Ex-UBS trader charged with rigging Libor rate
LONDON British financial fraud investigators have charged a former derivatives trader with conspiring to rig a benchmark interest rate.
The UK's Serious Fraud Office says Tom Hayes, a former trader at UBS and Citigroup, was charged Tuesday as part of the investigation into the manipulation of the London interbank offered rate, or LIBOR.
City of London police charged the 33-year-old with eight counts of conspiracy to defraud. Hayes specialized in products pegged to yen-dominated Libor and worked in offices in London and Tokyo.
He will appear before Westminster Magistrates' Court at a later date.

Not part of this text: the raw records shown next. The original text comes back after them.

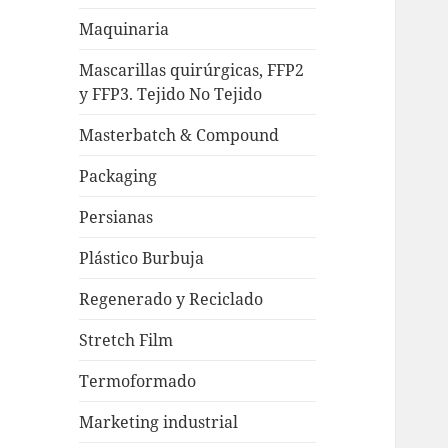
Maquinaria
Mascarillas quirúrgicas, FFP2
y FFP3. Tejido No Tejido
Masterbatch & Compound
Packaging
Persianas
Plástico Burbuja
Regenerado y Reciclado
Stretch Film
Termoformado
Marketing industrial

U.S. prosecutors filed charged against Hayes in December, alleging that he and another UBS trader, Roger Darin, engaged in a scheme to secretly manipulate LIBOR to boost their profits on derivatives trades.
The charges follow an investigation opened last year after Barclays was fined $435 million by American and British agencies for creating false reports on its borrowing costs between 2005 and 2009, specifically related the interbank rate.
LIBOR is the critical rate banks use to borrow from each other. It indirectly affects the cost people pay when they take out loans such as when consumers buy a home or car.
The British Bankers' Association, a trade group, sets the LIBOR daily after a dozen international banks submit estimates of what it costs them to borrow. Regulators in the U.S., Britain, Switzerland and other countries allege some banks submitted fake numbers on purpose to have the LIBOR set at a rate that better suited them.
U.S. and British regulators have fined two big British banks and Switzerland's largest lender hundreds of millions of dollars for manipulating LIBOR.